Given text
---+---
Masked Occlusion Culling

Defines

QUICK_MASK

Configure the algorithm used for updating and merging hierarchical z buffer entries. If QUICK_MASK is defined to 1, use the algorithm from the paper “Masked Software Occlusion Culling”, which has good balance between performance and low leakage. If QUICK_MASK is defined to 0, use the algorithm from “Masked Depth Culling for Graphics Hardware” which has less leakage, but also lower performance.

USE_D3D

Configures the library for use with Direct3D (default) or OpenGL rendering. This changes whether the screen space Y axis points downwards (D3D) or upwards (OGL), and is primarily important in combination with the PRECISE_COVERAGE define, where this is important to ensure correct rounding and tie-breaker behaviour. It also affects the ScissorRect screen space coordinates and the memory layout of the buffer returned by ComputePixelDepthBuffer().

PRECISE_COVERAGE

Define PRECISE_COVERAGE to 1 to more closely match GPU rasterization rules. The increased precision comes at a cost of slightly lower performance.
---+---
Material supplied

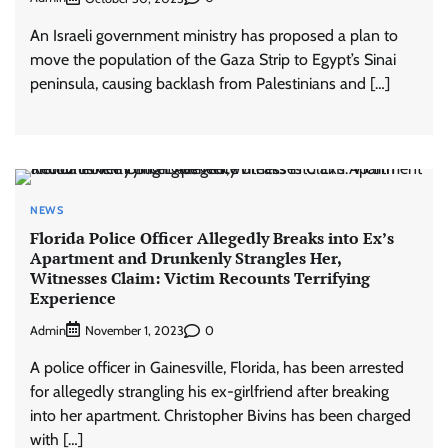
An Israeli government ministry has proposed a plan to
move the population of the Gaza Strip to Egypt’s Sinai
peninsula, causing backlash from Palestinians and […]
NEWS
Florida Police Officer Allegedly Breaks into Ex’s
Apartment and Drunkenly Strangles Her,
Witnesses Claim: Victim Recounts Terrifying
Experience
Admin
0
November 1, 2023
A police officer in Gainesville, Florida, has been arrested
for allegedly strangling his ex-girlfriend after breaking
into her apartment. Christopher Bivins has been charged
with […]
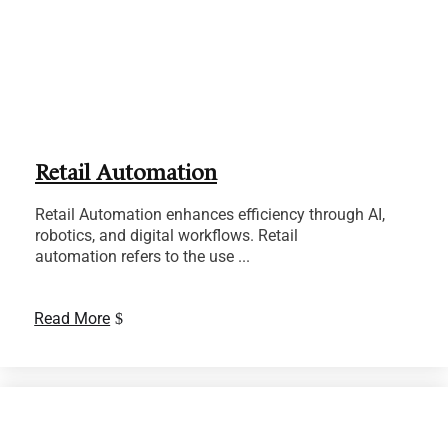
Retail Automation
Retail Automation enhances efficiency through AI,
robotics, and digital workflows. Retail
automation refers to the use ...
Read More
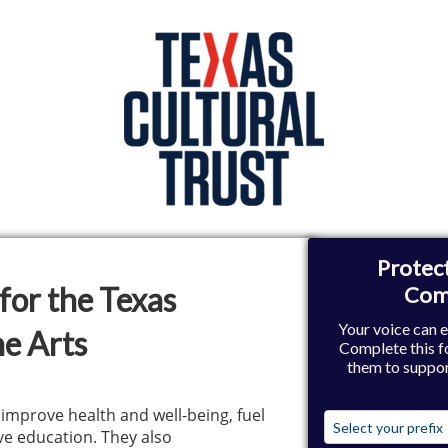
for the Texas
e Arts
 improve health and well-being, fuel
e education. They also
---+---
Problem A
Print the part of the Masked Occlusion Culling text that begins with the words "Masked Occlusion Culling" and stops after the words "returned by ComputePixelDepthBuffer().".
Problem B
In the Masked Occlusion Culling text, which paper's algorithm is used when QUICK_MASK is defined to 0?

Exercise solution A
Masked Occlusion Culling

Defines

QUICK_MASK

Configure the algorithm used for updating and merging hierarchical z buffer entries. If QUICK_MASK is defined to 1, use the algorithm from the paper “Masked Software Occlusion Culling”, which has good balance between performance and low leakage. If QUICK_MASK is defined to 0, use the algorithm from “Masked Depth Culling for Graphics Hardware” which has less leakage, but also lower performance.

USE_D3D

Configures the library for use with Direct3D (default) or OpenGL rendering. This changes whether the screen space Y axis points downwards (D3D) or upwards (OGL), and is primarily important in combination with the PRECISE_COVERAGE define, where this is important to ensure correct rounding and tie-breaker behaviour. It also affects the ScissorRect screen space coordinates and the memory layout of the buffer returned by ComputePixelDepthBuffer().

Exercise solution B
"Masked Depth Culling for Graphics Hardware"